Americans’ retirement savings in both traditional defined benefit pension plans and individual account balance plans, such as 401(k) programs have been protected by the Department of Labor (DOL) and the Employee Retirement Income Security Act (ERISA) since 1974.
The rules regarding retirement investment advice have not significantly changed during the intervening decades, even though the shift has been away from defined benefit plans and more toward self-directed IRAs and 401(k)s.
For several years the DOL has been working on a revision to its fiduciary rules to close which some perceived as a loophole that allowed potential conflicts of interest between a retirement investment advisor and plan participants. The intent is that retirement advisers always put the best interests of their clients above their own financial interests. This is particularly important when an advisor provides an investor with guidance on prudent investment options in stocks, bonds, other securities, insurance and banking products, or is managing the account or IRA on behalf of its owner.
On April 14, the DOL released its draft rules in the form a 1,000+ page “Notice of Proposed Rulemaking” (NPRM). The current proposal is seen by many in the industry as an improvement on changes suggested by the DOL in 2010. The earlier plan was withdrawn for further analysis after some stakeholders, including the Securities Industry and Financial Markets Association (SIFMA) and members of Congress, expressed concern that all of the issues were not fully addressed.
Fiduciary Definition and Differing Protections
The basis of the DOL proposal stems from who is considered a fiduciary, or trustee, and differences in fiduciary protections. For example, a fiduciary is required to impartially manage a traditional pension or defined benefit plan to make sure there will be sufficient funds to pay benefits under the plan. In a 401(k) plan, the employer is one of the fiduciaries, choosing investment options that will be offered to employees participating in the plan. All ERISA fiduciaries must act solely in the best interests of the plan participants.
However, IRA and other retirement investors are missing this type of assurance. Many investors look to financial advisers for their expertise in choosing investment products. These advisers-who are currently broadly defined under ERISA and the Internal Revenue Code-can be anyone from brokers to insurance agents, registered investment advisers to financial planners, and are all subject to differing standards.
Many advisers are alleged to have conflicts of interest when offering investment advice, since they can earn payments from recommending certain funds that may not be the most prudent choice for their clients. Also, consumer advocates claim that hidden fees and disclaimers can result in high costs and lower returns for investors.

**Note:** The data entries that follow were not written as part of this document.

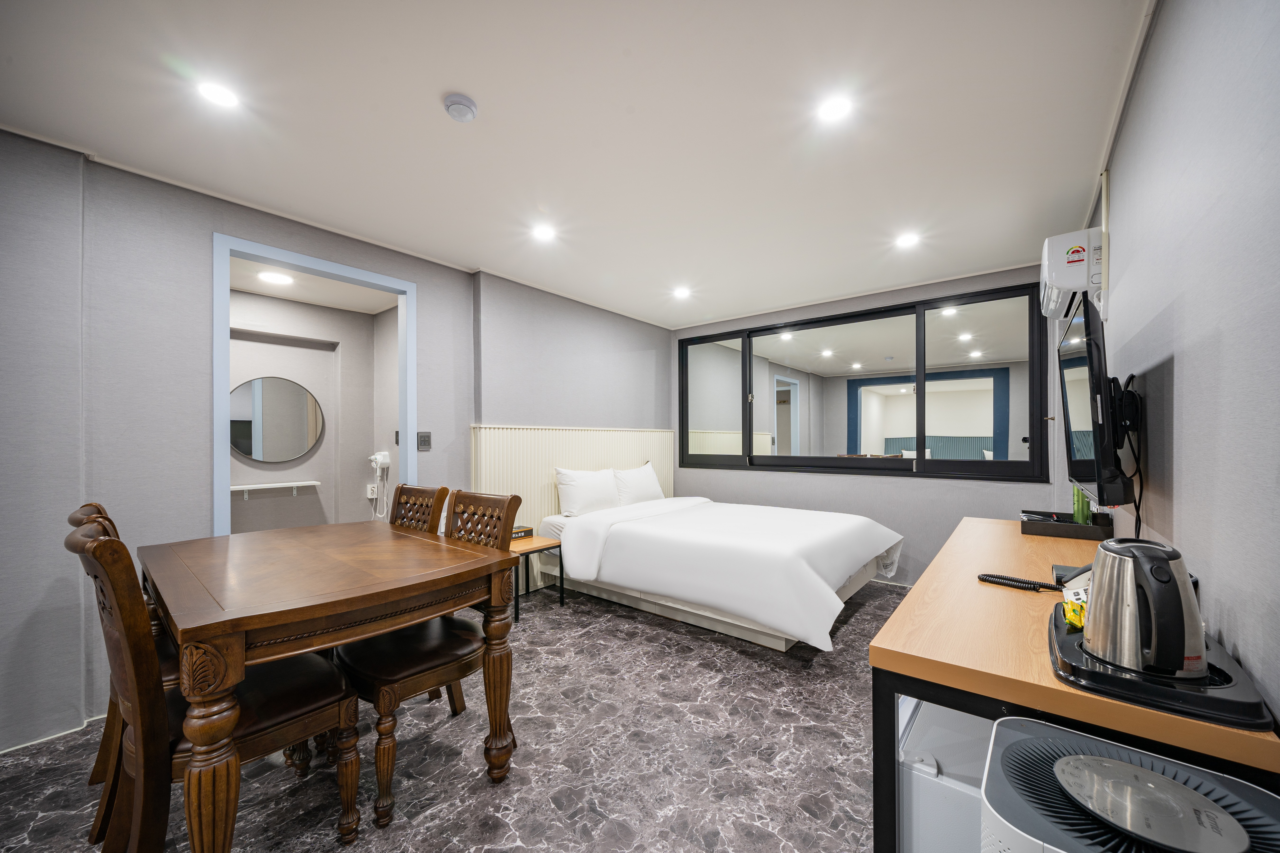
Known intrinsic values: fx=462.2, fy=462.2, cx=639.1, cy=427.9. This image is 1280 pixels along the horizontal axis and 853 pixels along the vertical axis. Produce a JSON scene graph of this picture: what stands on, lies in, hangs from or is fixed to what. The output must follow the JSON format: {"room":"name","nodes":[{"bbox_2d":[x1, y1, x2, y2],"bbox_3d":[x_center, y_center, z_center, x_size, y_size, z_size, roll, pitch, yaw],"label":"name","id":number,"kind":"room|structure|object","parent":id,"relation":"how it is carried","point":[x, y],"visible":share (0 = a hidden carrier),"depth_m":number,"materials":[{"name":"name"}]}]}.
{"room":"bedroom","nodes":[
{"label":"bedroom","id":0,"kind":"room"},
{"bbox_2d":[228,288,397,532],"bbox_3d":[-2.904,0.134,3.738,0.801,2.527,2.436,0,0,38],"label":"hallway wall","id":1,"kind":"structure","parent":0,"point":[234,478],"depth_m":4.19,"materials":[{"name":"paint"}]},
{"bbox_2d":[229,479,321,497],"bbox_3d":[-3.104,0.516,3.829,0.173,0.106,0.746,0,0,38],"label":"wall shelf","id":2,"kind":"object","parent":1,"relation":"attached to","point":[241,488],"visible":0.92,"depth_m":3.85,"materials":[{"name":"white"}]},
{"bbox_2d":[228,376,323,462],"bbox_3d":[-3.098,-0.076,3.915,0.026,0.686,0.664,0,0,38],"label":"round mirror","id":3,"kind":"object","parent":1,"relation":"attached to","point":[261,456],"visible":0.97,"depth_m":3.91,"materials":[{"name":"mirror"}]},
{"bbox_2d":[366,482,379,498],"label":"wall socket","id":4,"kind":"object","parent":1,"relation":"attached to","point":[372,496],"visible":0.91,"depth_m":4.28,"materials":[{"name":"white plastic"}]},
{"bbox_2d":[367,450,391,517],"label":"hair dryer","id":5,"kind":"object","parent":1,"relation":"attached to","point":[379,461],"visible":0.99,"depth_m":4.17,"materials":[{"name":"white plastic"}]},
{"bbox_2d":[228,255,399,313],"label":"hallway ceiling","id":6,"kind":"structure","parent":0,"point":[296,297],"depth_m":3.71,"materials":[{"name":"white paint"}]},
{"bbox_2d":[257,270,292,284],"bbox_3d":[-2.754,-1.133,3.504,0.209,0.032,0.208,0,0,38],"label":"ceiling light","id":7,"kind":"object","parent":6,"relation":"attached to","point":[281,279],"visible":0.99,"depth_m":3.47,"materials":[{"name":"white"}]},
{"bbox_2d":[0,131,676,757],"bbox_3d":[-1.456,0.048,3.116,0.179,2.462,5.776,0,0,38],"label":"left wall","id":8,"kind":"structure","parent":0,"point":[437,307],"depth_m":2.10,"materials":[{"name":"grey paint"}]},
{"bbox_2d":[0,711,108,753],"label":"baseboard","id":9,"kind":"structure","parent":8,"relation":"attached to","point":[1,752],"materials":[{"name":"white paint"}]},
{"bbox_2d":[212,231,416,539],"bbox_3d":[-1.876,0.182,2.726,0.157,2.214,1.014,0,0,38],"label":"door frame","id":10,"kind":"structure","parent":8,"relation":"in","point":[402,414],"depth_m":2.52,"materials":[{"name":"blue paint"}]},
{"bbox_2d":[416,431,431,450],"bbox_3d":[-1.461,0.087,3.128,0.017,0.124,0.095,0,0,38],"label":"light switch","id":11,"kind":"object","parent":8,"relation":"attached to","point":[422,441],"visible":0.98,"depth_m":3.13,"materials":[{"name":"plastic"}]},
{"bbox_2d":[471,422,677,534],"bbox_3d":[-0.471,0.642,4.211,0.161,1.285,2.184,0,0,38],"label":"headboard","id":12,"kind":"object","parent":8,"relation":"attached to","point":[549,503],"visible":0.44,"depth_m":3.81,"materials":[{"name":"wood"}]},
{"bbox_2d":[0,578,898,852],"bbox_3d":[-0.291,1.318,2.227,3.910,0.099,5.661,0,0,38],"label":"floor","id":13,"kind":"structure","parent":0,"point":[852,633],"depth_m":1.75,"materials":[{"name":"grey tile"}]},
{"bbox_2d":[66,499,178,833],"bbox_3d":[-1.631,0.771,1.651,0.484,0.998,0.545,0,0,38],"label":"dining chair","id":14,"kind":"object","parent":13,"relation":"on","point":[73,521],"visible":0.16,"depth_m":1.50,"materials":[{"name":"brown wood"}]},
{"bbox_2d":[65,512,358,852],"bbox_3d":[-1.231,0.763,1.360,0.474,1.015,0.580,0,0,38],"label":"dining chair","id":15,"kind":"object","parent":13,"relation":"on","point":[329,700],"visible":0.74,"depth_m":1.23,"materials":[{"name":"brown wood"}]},
{"bbox_2d":[139,518,520,852],"bbox_3d":[-1.160,0.866,1.731,1.246,0.799,0.936,0,0,38],"label":"dining table","id":16,"kind":"object","parent":13,"relation":"on","point":[494,555],"visible":0.99,"depth_m":1.36,"materials":[{"name":"brown wood"}]},
{"bbox_2d":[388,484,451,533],"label":"dining chair","id":17,"kind":"object","parent":13,"relation":"on","point":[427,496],"visible":0.23,"depth_m":2.32,"materials":[{"name":"brown wood"}]},
{"bbox_2d":[338,488,524,829],"bbox_3d":[-0.795,0.768,1.764,0.487,1.008,0.555,0,0,38],"label":"dining chair","id":18,"kind":"object","parent":13,"relation":"on","point":[414,668],"visible":0.71,"depth_m":1.65,"materials":[{"name":"brown wood"}]},
{"bbox_2d":[509,533,565,619],"bbox_3d":[-0.857,1.057,3.321,0.480,0.440,0.465,0,0,38],"label":"nightstand","id":19,"kind":"object","parent":13,"relation":"on","point":[542,546],"visible":0.51,"depth_m":3.27,"materials":[{"name":"brown wood"}]},
{"bbox_2d":[511,525,534,539],"bbox_3d":[-0.931,0.774,3.436,0.182,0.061,0.226,0,0,38],"label":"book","id":20,"kind":"object","parent":19,"relation":"on","point":[524,531],"visible":0.55,"depth_m":3.41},
{"bbox_2d":[538,490,904,653],"bbox_3d":[0.564,0.851,3.540,2.288,0.857,1.768,0,0,38],"label":"bed","id":21,"kind":"object","parent":13,"relation":"on","point":[792,560],"visible":0.98,"depth_m":2.96,"materials":[{"name":"white fabric"}]},
{"bbox_2d":[554,466,620,516],"bbox_3d":[-0.418,0.537,3.921,0.262,0.385,0.672,0,0,38],"label":"pillow","id":22,"kind":"object","parent":21,"relation":"on","point":[574,491],"visible":0.98,"depth_m":3.78,"materials":[{"name":"white fabric"}]},
{"bbox_2d":[611,462,665,506],"bbox_3d":[-0.006,0.540,4.360,0.267,0.381,0.678,0,0,38],"label":"pillow","id":23,"kind":"object","parent":21,"relation":"on","point":[637,496],"visible":0.89,"depth_m":4.21,"materials":[{"name":"white fabric"}]},
{"bbox_2d":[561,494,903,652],"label":"duvet","id":24,"kind":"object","parent":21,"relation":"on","point":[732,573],"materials":[{"name":"white fabric"}]},
{"bbox_2d":[897,696,993,852],"bbox_3d":[0.873,0.979,1.068,0.462,0.551,0.431,0,0,38],"label":"mini fridge","id":25,"kind":"object","parent":13,"relation":"on","point":[923,730],"visible":0.35,"depth_m":1.01,"materials":[{"name":"white plastic"}]},
{"bbox_2d":[869,516,1278,852],"bbox_3d":[1.294,0.867,1.558,0.594,0.781,1.910,0,0,38],"label":"desk","id":26,"kind":"object","parent":13,"relation":"on","point":[1055,692],"visible":0.6,"depth_m":1.00,"materials":[{"name":"brown wood"}]},
{"bbox_2d":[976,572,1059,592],"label":"coiled cord","id":27,"kind":"object","parent":26,"relation":"on","point":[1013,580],"visible":0.8,"depth_m":1.39,"materials":[{"name":"black plastic"}]},
{"bbox_2d":[1019,510,1113,539],"bbox_3d":[1.919,0.436,2.101,0.286,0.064,0.288,0,0,38],"label":"tray","id":28,"kind":"object","parent":26,"relation":"on","point":[1060,528],"visible":0.87,"depth_m":2.02,"materials":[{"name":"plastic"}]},
{"bbox_2d":[1072,485,1091,524],"bbox_3d":[2.027,0.351,2.116,0.059,0.219,0.063,0,0,38],"label":"green bottle","id":29,"kind":"object","parent":28,"relation":"on","point":[1083,521],"visible":0.68,"depth_m":2.10,"materials":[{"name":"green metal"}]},
{"bbox_2d":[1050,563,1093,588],"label":"telephone","id":30,"kind":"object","parent":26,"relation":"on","point":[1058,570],"visible":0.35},
{"bbox_2d":[1049,604,1271,731],"bbox_3d":[0.977,0.448,0.920,0.296,0.033,0.394,0,0,38],"label":"tray","id":31,"kind":"object","parent":26,"relation":"on","point":[1073,650],"visible":0.49,"depth_m":0.79,"materials":[{"name":"black plastic"}]},
{"bbox_2d":[1061,589,1086,630],"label":"tea bags","id":32,"kind":"object","parent":31,"relation":"on","point":[1068,613],"visible":0.5,"depth_m":1.05,"materials":[{"name":"yellow"}]},
{"bbox_2d":[1083,537,1205,680],"bbox_3d":[0.955,0.330,0.874,0.180,0.224,0.191,0,0,38],"label":"electric kettle","id":33,"kind":"object","parent":31,"relation":"on","point":[1103,568],"visible":0.99,"depth_m":0.83,"materials":[{"name":"silver metal"}]},
{"bbox_2d":[981,711,1279,852],"bbox_3d":[0.701,0.868,0.635,0.367,0.698,0.359,0,0,38],"label":"air purifier","id":34,"kind":"object","parent":13,"relation":"on","point":[1123,765],"visible":0.99,"depth_m":0.65,"materials":[{"name":"grey plastic"}]},
{"bbox_2d":[0,0,1153,324],"bbox_3d":[-0.097,-1.244,2.195,3.948,0.108,5.832,0,0,38],"label":"ceiling","id":35,"kind":"structure","parent":0,"point":[472,83],"depth_m":1.80,"materials":[{"name":"white paint"}]},
{"bbox_2d":[196,79,240,107],"bbox_3d":[-1.498,-1.187,1.646,0.132,0.007,0.130,0,0,38],"label":"ceiling light","id":36,"kind":"object","parent":35,"relation":"in","point":[216,93],"visible":0.99,"depth_m":1.64,"materials":[{"name":"white"}]},
{"bbox_2d":[442,92,477,122],"bbox_3d":[-0.662,-1.175,1.709,0.116,0.037,0.115,0,0,38],"label":"smoke detector","id":37,"kind":"object","parent":35,"relation":"attached to","point":[464,103],"visible":0.98,"depth_m":1.68,"materials":[{"name":"white plastic"}]},
{"bbox_2d":[530,224,557,242],"bbox_3d":[-0.576,-1.175,2.789,0.151,0.013,0.150,0,0,38],"label":"ceiling light","id":38,"kind":"object","parent":35,"relation":"in","point":[542,232],"visible":0.99,"depth_m":2.78,"materials":[{"name":"white"}]},
{"bbox_2d":[671,285,691,298],"bbox_3d":[0.360,-1.164,3.965,0.157,0.028,0.156,0,0,38],"label":"ceiling light","id":39,"kind":"object","parent":35,"relation":"in","point":[682,292],"visible":0.98,"depth_m":3.95,"materials":[{"name":"white"}]},
{"bbox_2d":[816,94,853,122],"bbox_3d":[0.731,-1.194,1.734,0.136,0.008,0.134,0,0,38],"label":"ceiling light","id":40,"kind":"object","parent":35,"relation":"in","point":[832,108],"visible":0.98,"depth_m":1.73,"materials":[{"name":"white"}]},
{"bbox_2d":[893,231,920,248],"bbox_3d":[1.678,-1.179,2.902,0.149,0.018,0.150,0,0,38],"label":"ceiling light","id":41,"kind":"object","parent":35,"relation":"in","point":[905,242],"visible":0.98,"depth_m":2.89,"materials":[{"name":"white"}]},
{"bbox_2d":[668,262,1062,589],"bbox_3d":[1.630,0.057,4.265,3.447,2.467,0.182,0,0,38],"label":"back wall","id":42,"kind":"structure","parent":0,"point":[940,486],"depth_m":3.82,"materials":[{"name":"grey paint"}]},
{"bbox_2d":[676,282,1049,479],"bbox_3d":[1.656,-0.323,4.267,3.191,1.430,0.128,0,0,38],"label":"window","id":43,"kind":"structure","parent":42,"relation":"in","point":[852,377],"depth_m":3.95,"materials":[{"name":"glass"}]},
{"bbox_2d":[1083,0,1279,733],"bbox_3d":[1.286,0.031,0.950,0.143,2.469,5.552,0,0,38],"label":"right wall","id":44,"kind":"structure","parent":0,"point":[1155,48],"depth_m":1.01,"materials":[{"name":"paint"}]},
{"bbox_2d":[1040,226,1106,318],"bbox_3d":[2.200,-0.752,2.361,0.221,0.346,0.690,0,0,38],"label":"air conditioner","id":45,"kind":"object","parent":44,"relation":"attached to","point":[1060,254],"visible":0.81,"depth_m":2.13,"materials":[{"name":"white plastic"}]},
{"bbox_2d":[1057,290,1131,508],"bbox_3d":[1.580,-0.071,1.616,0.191,0.646,0.803,0,0,38],"label":"television","id":46,"kind":"object","parent":44,"relation":"attached to","point":[1083,386],"visible":0.95,"depth_m":1.40,"materials":[{"name":"black plastic"}]},
{"bbox_2d":[1112,374,1145,535],"bbox_3d":[1.612,0.166,1.528,0.063,0.579,0.336,0,0,38],"label":"television cable","id":47,"kind":"object","parent":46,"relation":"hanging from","point":[1128,381],"visible":0.82,"depth_m":1.49,"materials":[{"name":"black plastic"}]},
{"bbox_2d":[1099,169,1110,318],"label":"cable trunking","id":48,"kind":"object","parent":44,"relation":"attached to","point":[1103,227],"visible":0.93,"depth_m":2.11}
]}

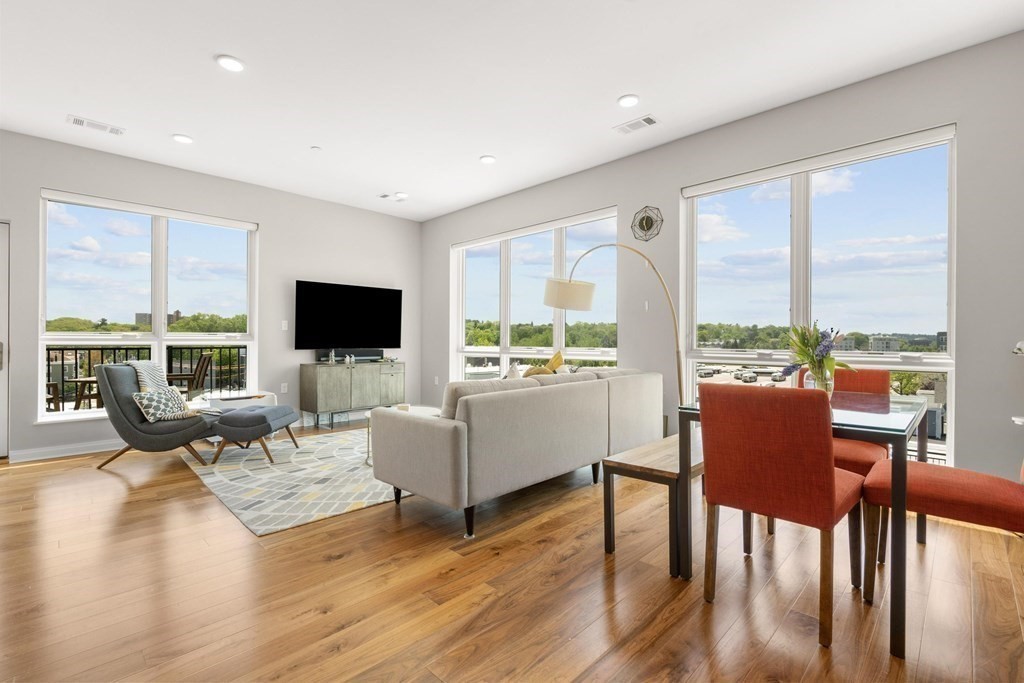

The proposal revises the longstanding regulation on who is an ERISA fiduciary to more retirement advisers, investment managers and broker dealers and further protects retirement savings. The DOL believes it has put forth a proposed regulatory package that is balanced in terms of increasing protections while minimizing disruptions to good market advice.
The proposed DOL fiduciary rule seeks to accomplish the following:
• Require more retirement investment advisers to put their client’s best interest first, by expanding the types of retirement investment advice.
• Make more advisers fiduciaries and ensure they are held accountable to their clients if they provide advice that is not in their clients’ best interest.
• Preserve access to retirement education.
• Distinguish “order-taking” as a non-fiduciary activity.
• Carve out sales pitches to plan fiduciaries with financial expertise.
• Commit the firm and adviser to providing advice in the client’s best interest.
• Warrant that the firm has adopted policies and procedures designed to mitigate conflicts of interest.
• Disclose any conflicts of interest-like hidden fees often buried in the fine print or backdoor payments that might prevent the adviser from providing advice in the client’s best interest-clearly and prominently.
Because this proposal will affect millions of IRA savers and retirement participants, the DOL is welcoming feedback during this period of public comment. This process provides many opportunities for the public to contribute including written comments and oral testimony. The proposal is subject to change based on this input.
In May, the DOL granted a 15-day extension to its original 75-day comment period, giving stakeholders a total of 90 days to record their feedback. Public hearings will take place during the week of August 10.
After reviewing all the comments, the DOL will determine what to include in a final rule and in the final exemptions. Even if the DOL ultimately issues a final rule and final exemptions, they will not make it effective immediately and probably not until sometime in 2016. Finally, it’s important to keep in mind that while this proposal expands the universe of who is a fiduciary, ERISA’s fiduciary duties are long established and well known.